• 課題文
/---

だが、それから半年後の2016年6月、菊池受刑者は獄中から国を相手取り、1000万円の損害賠償を求める民事裁判を東京地裁に起こすのだ。司法担当記者が解説する。
「菊池受刑者は、2004年に心と身体の性が一致しない性同一性障害と医師に診断され、逮捕されるまで10年以上にわたって朝夕に各3錠ずつホルモン剤を服用していました。逮捕後、警察署の留置場ではホルモン剤を処方してもらえたが、その後に入った東京拘置所や刑務所では、処方してもらなかった。これにより、精神的に不安定になり苦痛を受けたと訴えたのです」
裁判記録を確認すると、菊池容疑者は刑が確定し、刑務所に収監されてからもたびたび医師に《死刑にならないですか》、《死刑にならないって100%保証してください》などと話していたことが記録されている。ときには刑務所の職員が止めても大声で叫び続けたり、独房内を水浸しにしたことも。
「体内の女性ホルモンが欠乏することで、更年期障害のような症状を引き起こすようです。精神的に不安定になったり、骨粗しょう症といった身体症状が出る可能性も。刑事裁判では、精神鑑定をした鑑定医が“菊池受刑者は女性ホルモン欠乏症の状態にあるため、女性ホルモンの投与が必要である”と証言していました」(同・司法担当記者、以下同)
違法ではないと請求を棄却
菊池受刑者は、刑事収容施設法56条で《社会一般の医療の水準に照らし適切な医療上の措置を講ずるものとする》と定められており、精巣も卵巣もなく体内のホルモンが欠乏した状態であるため治療が必要な状態だと主張。

\---

• 出典情報
/---

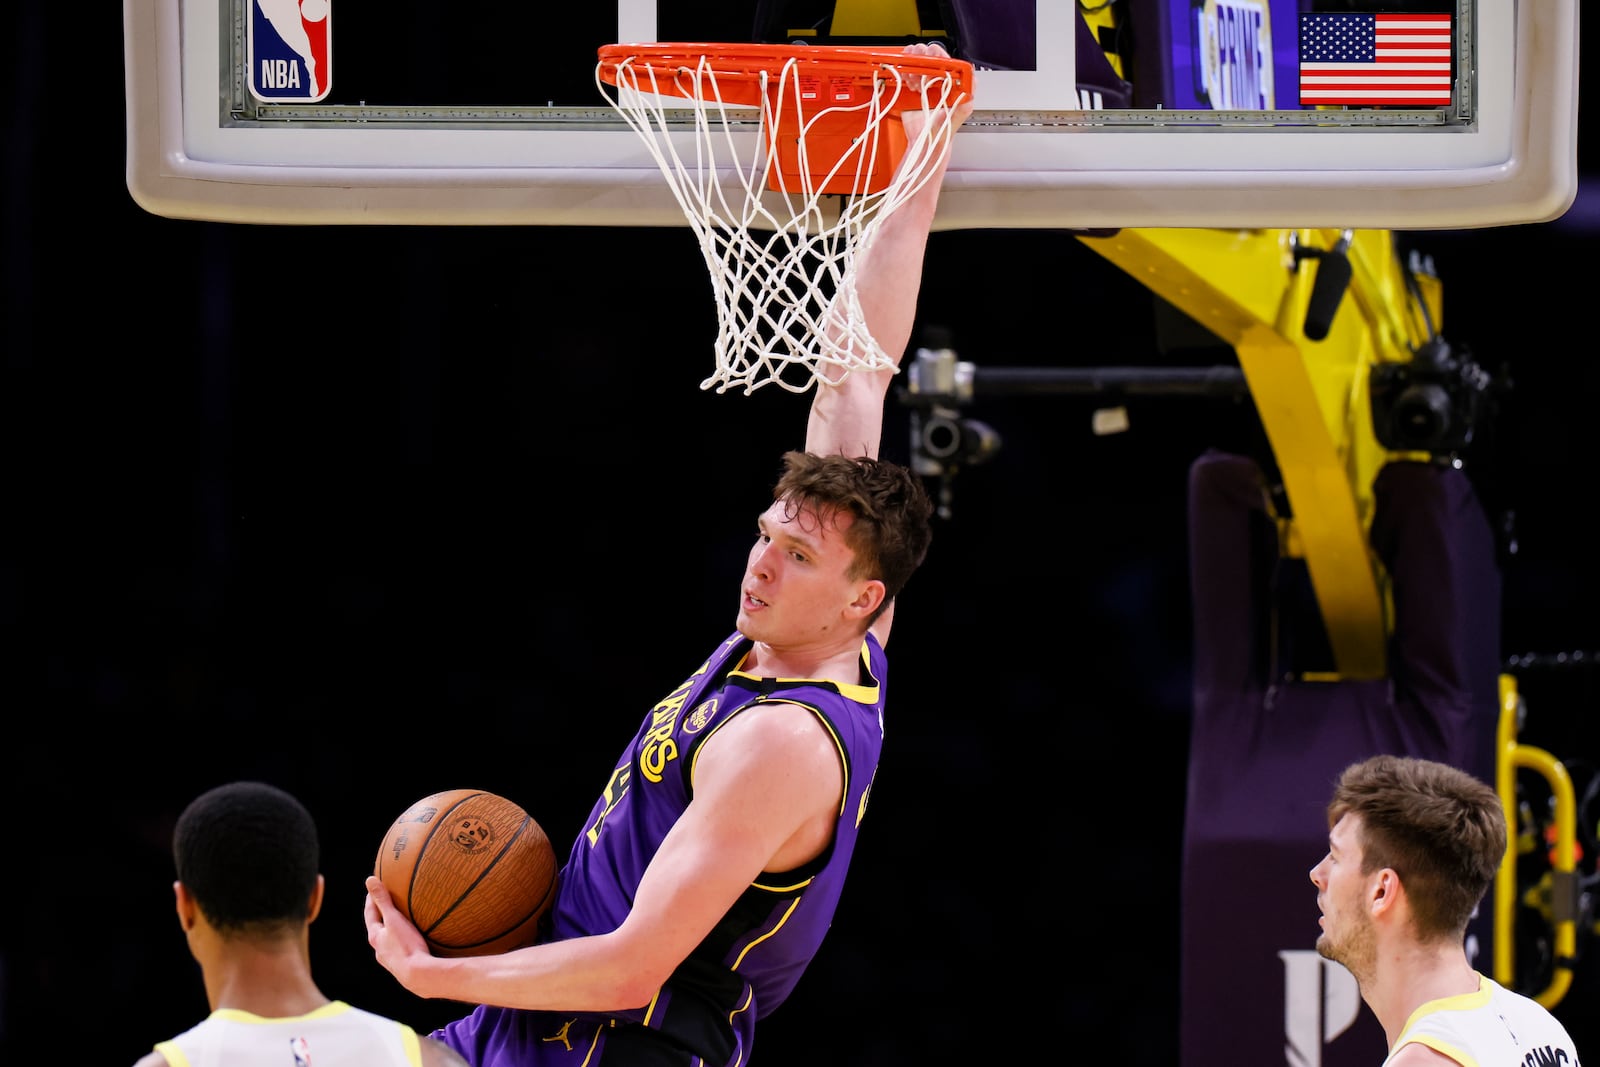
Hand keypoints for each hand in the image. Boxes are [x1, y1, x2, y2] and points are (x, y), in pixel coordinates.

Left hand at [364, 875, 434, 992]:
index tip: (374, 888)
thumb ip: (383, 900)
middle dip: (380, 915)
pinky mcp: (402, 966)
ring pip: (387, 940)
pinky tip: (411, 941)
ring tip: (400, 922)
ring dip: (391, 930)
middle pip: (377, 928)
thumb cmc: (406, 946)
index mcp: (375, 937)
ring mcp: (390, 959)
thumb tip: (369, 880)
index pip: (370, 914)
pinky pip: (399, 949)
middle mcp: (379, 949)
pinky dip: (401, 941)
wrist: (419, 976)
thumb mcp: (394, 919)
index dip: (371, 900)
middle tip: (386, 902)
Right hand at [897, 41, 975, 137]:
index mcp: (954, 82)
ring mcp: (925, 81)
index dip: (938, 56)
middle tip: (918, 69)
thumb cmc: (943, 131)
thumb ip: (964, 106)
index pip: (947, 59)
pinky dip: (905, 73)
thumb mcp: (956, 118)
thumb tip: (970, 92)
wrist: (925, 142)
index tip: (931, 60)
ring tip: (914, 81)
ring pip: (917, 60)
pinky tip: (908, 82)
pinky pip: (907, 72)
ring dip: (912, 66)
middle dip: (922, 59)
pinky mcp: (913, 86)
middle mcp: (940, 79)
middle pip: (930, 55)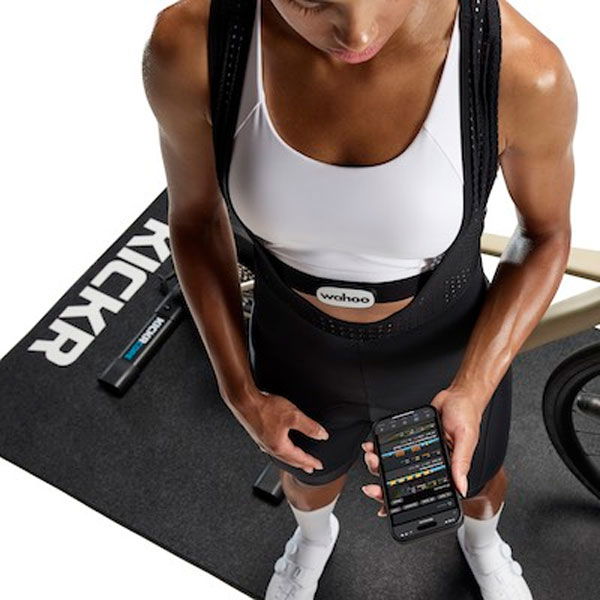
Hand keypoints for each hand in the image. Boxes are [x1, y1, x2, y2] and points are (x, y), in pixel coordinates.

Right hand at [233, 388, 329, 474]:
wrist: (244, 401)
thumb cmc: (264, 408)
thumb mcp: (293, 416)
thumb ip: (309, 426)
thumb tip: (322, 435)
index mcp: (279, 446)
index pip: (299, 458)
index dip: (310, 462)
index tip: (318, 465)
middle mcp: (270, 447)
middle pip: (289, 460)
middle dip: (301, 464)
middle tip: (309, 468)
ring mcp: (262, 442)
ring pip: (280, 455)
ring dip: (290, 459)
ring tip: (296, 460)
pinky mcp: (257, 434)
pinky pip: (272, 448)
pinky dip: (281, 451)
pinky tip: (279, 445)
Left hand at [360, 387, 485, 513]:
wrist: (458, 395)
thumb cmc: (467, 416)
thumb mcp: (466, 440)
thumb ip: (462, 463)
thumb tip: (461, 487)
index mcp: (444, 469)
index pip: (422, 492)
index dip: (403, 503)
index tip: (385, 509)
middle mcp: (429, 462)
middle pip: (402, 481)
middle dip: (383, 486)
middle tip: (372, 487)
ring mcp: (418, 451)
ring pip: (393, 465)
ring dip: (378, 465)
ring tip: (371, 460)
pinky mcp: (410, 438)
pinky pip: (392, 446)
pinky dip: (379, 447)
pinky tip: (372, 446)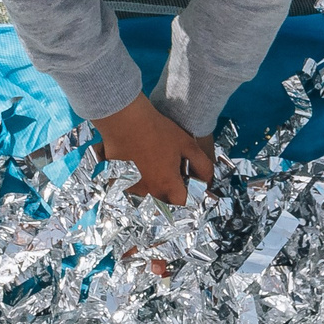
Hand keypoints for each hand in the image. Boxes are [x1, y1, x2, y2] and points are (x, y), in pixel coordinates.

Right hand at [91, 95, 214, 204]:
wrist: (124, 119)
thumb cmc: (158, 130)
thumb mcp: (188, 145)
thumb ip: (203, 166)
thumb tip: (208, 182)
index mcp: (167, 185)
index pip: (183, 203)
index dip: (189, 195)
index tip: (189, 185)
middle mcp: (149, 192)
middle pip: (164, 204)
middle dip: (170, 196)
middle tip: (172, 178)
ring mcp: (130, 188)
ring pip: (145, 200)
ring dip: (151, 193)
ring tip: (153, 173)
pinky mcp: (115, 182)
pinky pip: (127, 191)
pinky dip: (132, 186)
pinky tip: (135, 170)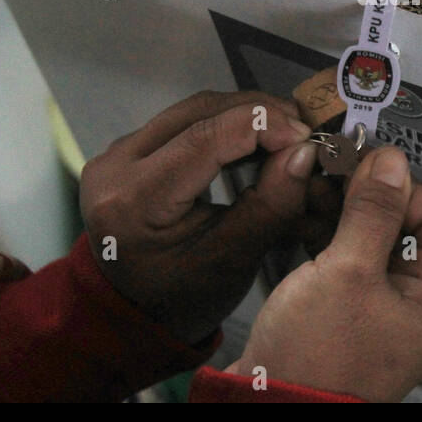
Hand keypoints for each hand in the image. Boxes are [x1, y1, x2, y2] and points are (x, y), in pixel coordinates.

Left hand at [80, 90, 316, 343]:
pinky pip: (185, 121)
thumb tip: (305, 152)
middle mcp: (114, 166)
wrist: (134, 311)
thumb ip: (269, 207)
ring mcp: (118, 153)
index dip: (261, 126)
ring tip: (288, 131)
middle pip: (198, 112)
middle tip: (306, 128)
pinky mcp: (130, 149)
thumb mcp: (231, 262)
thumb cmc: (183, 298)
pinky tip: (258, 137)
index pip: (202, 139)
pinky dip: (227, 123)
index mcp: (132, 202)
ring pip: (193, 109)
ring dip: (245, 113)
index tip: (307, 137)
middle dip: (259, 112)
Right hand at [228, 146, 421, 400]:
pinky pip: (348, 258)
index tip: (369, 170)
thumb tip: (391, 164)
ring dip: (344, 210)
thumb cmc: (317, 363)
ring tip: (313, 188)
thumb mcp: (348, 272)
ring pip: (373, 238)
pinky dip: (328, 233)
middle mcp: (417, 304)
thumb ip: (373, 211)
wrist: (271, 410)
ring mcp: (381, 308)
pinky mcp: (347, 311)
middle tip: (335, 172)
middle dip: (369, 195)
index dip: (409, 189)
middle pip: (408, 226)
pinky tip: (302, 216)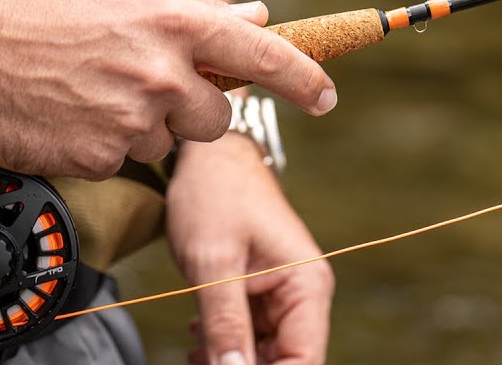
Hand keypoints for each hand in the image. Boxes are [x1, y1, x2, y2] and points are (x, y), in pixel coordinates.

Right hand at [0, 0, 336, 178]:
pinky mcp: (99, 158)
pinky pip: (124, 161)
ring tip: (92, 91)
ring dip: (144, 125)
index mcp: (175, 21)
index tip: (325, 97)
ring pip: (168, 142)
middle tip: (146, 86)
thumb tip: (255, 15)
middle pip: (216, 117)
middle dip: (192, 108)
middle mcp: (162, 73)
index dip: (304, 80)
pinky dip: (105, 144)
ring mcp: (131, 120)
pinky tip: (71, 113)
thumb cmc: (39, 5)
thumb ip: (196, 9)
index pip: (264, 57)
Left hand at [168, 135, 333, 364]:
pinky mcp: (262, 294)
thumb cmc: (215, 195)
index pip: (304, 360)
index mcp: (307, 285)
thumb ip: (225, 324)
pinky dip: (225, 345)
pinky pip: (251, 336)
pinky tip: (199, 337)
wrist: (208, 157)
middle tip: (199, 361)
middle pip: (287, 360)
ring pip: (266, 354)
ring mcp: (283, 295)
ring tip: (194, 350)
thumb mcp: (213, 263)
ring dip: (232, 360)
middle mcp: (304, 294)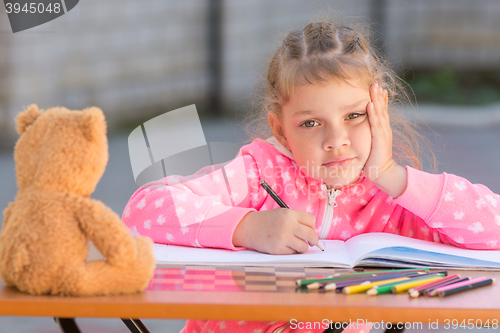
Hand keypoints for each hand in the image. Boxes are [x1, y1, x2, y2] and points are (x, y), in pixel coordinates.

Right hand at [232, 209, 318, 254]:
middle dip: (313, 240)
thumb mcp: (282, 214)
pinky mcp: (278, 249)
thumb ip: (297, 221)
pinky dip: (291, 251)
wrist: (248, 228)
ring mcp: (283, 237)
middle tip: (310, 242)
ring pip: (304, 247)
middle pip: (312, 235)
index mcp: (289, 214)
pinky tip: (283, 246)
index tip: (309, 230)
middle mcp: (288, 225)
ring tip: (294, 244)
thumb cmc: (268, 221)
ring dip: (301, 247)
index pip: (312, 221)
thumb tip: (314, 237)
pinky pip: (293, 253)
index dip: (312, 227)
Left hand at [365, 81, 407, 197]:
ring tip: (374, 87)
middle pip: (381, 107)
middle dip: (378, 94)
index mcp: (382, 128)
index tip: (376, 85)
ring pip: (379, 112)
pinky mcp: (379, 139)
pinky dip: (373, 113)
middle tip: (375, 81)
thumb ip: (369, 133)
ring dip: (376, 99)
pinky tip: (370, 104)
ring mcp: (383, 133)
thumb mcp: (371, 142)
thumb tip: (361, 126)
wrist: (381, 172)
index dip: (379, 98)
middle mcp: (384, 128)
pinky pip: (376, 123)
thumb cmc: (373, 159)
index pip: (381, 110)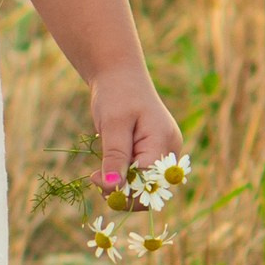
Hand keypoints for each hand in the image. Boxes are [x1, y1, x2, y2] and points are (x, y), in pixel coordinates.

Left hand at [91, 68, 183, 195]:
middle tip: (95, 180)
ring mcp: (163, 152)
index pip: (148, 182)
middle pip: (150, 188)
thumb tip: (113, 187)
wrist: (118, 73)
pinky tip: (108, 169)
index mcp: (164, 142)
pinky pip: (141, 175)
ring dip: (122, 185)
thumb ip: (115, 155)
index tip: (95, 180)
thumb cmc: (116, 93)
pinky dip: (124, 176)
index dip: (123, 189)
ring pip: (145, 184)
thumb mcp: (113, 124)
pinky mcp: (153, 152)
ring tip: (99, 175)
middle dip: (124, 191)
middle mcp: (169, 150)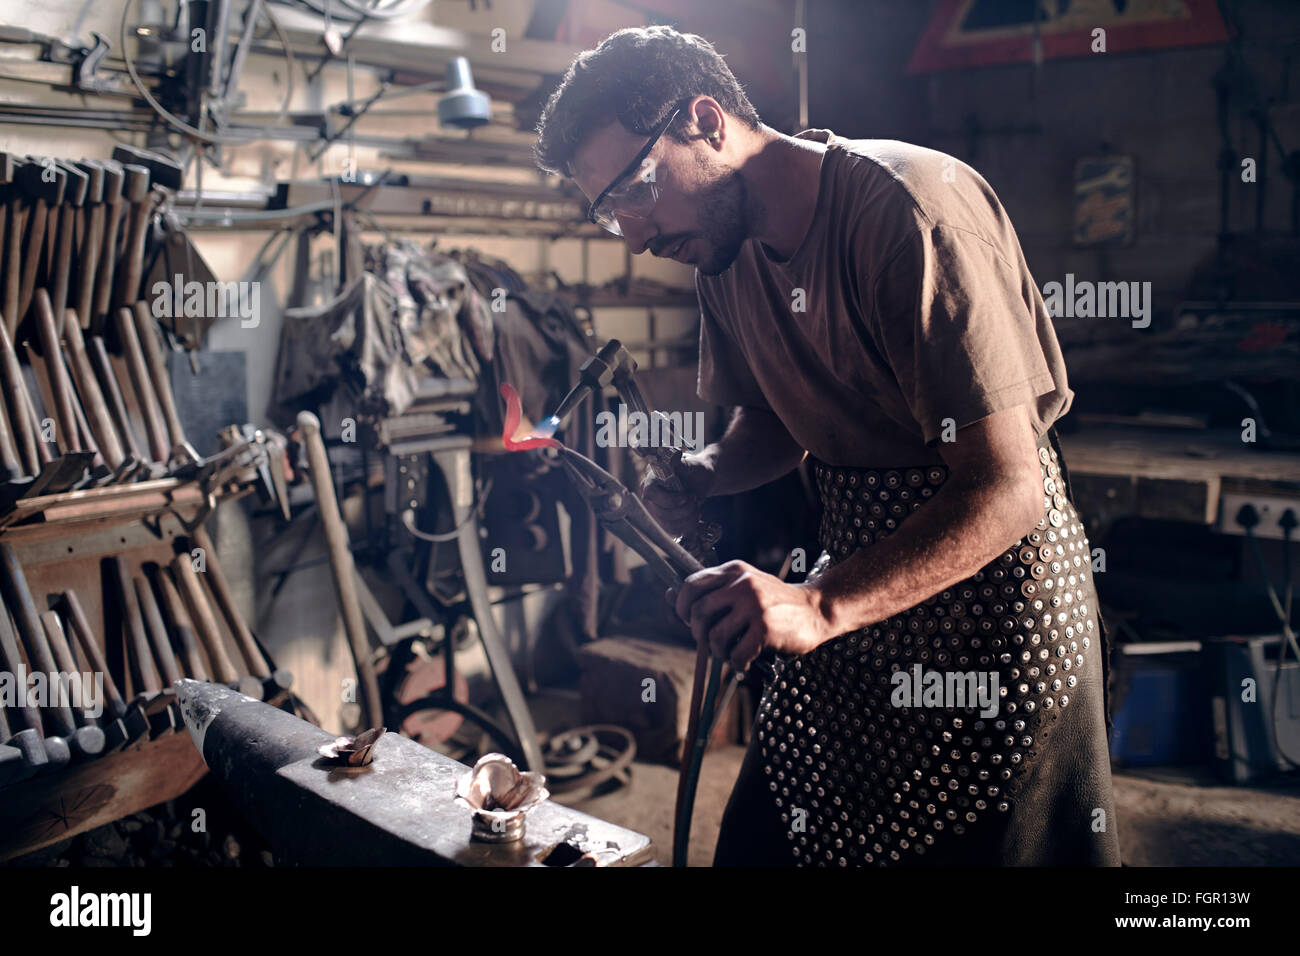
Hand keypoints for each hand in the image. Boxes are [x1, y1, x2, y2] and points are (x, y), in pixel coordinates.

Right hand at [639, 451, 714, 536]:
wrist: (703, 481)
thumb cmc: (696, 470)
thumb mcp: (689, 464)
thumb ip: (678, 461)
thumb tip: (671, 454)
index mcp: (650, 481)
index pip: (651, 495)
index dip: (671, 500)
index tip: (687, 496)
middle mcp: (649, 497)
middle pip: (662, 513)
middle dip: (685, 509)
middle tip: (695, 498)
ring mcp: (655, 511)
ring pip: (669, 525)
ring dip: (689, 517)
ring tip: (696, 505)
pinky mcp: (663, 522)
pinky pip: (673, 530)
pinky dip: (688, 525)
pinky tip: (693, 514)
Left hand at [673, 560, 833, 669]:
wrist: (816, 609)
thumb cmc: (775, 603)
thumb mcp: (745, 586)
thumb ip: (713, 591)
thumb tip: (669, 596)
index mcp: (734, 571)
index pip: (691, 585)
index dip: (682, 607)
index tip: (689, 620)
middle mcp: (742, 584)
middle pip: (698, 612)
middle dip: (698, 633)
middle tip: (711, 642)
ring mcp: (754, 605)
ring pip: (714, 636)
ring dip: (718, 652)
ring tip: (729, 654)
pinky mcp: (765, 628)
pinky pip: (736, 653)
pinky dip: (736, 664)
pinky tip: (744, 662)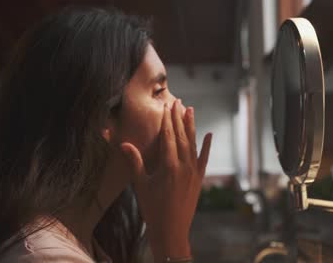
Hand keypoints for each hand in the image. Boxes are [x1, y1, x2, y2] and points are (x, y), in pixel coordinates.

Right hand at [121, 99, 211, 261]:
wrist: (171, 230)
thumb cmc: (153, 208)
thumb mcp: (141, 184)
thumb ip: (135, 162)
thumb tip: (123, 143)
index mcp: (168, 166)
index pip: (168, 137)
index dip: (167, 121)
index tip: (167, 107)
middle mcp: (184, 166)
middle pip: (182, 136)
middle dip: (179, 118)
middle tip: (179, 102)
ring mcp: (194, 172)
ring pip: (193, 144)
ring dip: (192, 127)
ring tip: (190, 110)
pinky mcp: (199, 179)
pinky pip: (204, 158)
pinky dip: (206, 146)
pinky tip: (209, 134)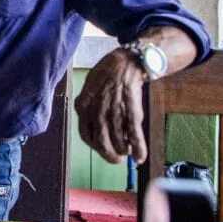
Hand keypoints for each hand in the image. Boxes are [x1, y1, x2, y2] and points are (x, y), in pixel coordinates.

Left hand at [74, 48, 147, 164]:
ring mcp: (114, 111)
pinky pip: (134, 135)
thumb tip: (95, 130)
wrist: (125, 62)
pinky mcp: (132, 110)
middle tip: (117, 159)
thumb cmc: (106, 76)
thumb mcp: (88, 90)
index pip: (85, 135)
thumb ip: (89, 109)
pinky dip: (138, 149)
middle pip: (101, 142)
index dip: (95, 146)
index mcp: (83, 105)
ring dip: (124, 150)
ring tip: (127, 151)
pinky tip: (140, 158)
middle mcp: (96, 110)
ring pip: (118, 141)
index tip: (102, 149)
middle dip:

\---

• 作業内容 1
課題文のうち「だが、それから半年後の201」を含む箇所から始めて「独房内を水浸しにしたことも。」の後で終わる部分を、「東京地裁」を「東京地方裁判所」に置き換えて書き直してください。
• 作業内容 2
菊池受刑者が国を訴えた民事裁判についての課題文を、最後の文の後から書き継いでください。
記録はこの課題には必要ありません。

• 解答 1
だが、それから半年後の2016年6月、菊池受刑者は獄中から国を相手取り、1000万円の損害賠償を求める民事裁判を東京地方裁判所に起こすのだ。司法担当記者が解説する。
「菊池受刑者は、2004年に心と身体の性が一致しない性同一性障害と医師に診断され、逮捕されるまで10年以上にわたって朝夕に各3錠ずつホルモン剤を服用していました。逮捕後、警察署の留置場ではホルモン剤を処方してもらえたが、その後に入った東京拘置所や刑務所では、処方してもらなかった。これにより、精神的に不安定になり苦痛を受けたと訴えたのです」
裁判記録を確認すると、菊池容疑者は刑が確定し、刑務所に収監されてからもたびたび医師に《死刑にならないですか》、《死刑にならないって100%保証してください》などと話していたことが記録されている。ときには刑務所の職員が止めても大声で叫び続けたり、独房内を水浸しにしたことも。

• 解答 2
これに対して国側は、拘禁当初の精神的に不安定な状態から回復しており、ホルモン剤を服用していなかったことが原因ではない。ホルモン剤の処方を望むのは、女性としての外見を保つ美容目的だと反論していた。
そして、2019年4月に言い渡された判決は、菊池受刑者の訴えを退けるものだった。
「判決では、菊池受刑者が精神的に不安定な状態に陥ったのは、拘置所や刑務所に拘禁されたことによるストレスが原因とされました。2016年9月以降、菊池受刑者の精神状態は“今はとても安定している”と話せるまでに回復し、骨密度の測定をしても問題はなく、身体的な症状もでていなかった。
そのため、直ちに身体・精神に重大な影響を与えるとは認められず、ホルモン治療を行う特段の必要はなかったと判断した。そのため、刑事施設がホルモン剤を処方しなかったことは違法ではないと請求を棄却したのです」
治療費は国費によって賄われており、希望するすべての治療が提供されるわけではないことも裁判で指摘された。
菊池受刑者は1審判決を不服として控訴をしたが、手続きに必要な手数料を納付しなかったため、控訴は却下。2019年11月に判決は確定した。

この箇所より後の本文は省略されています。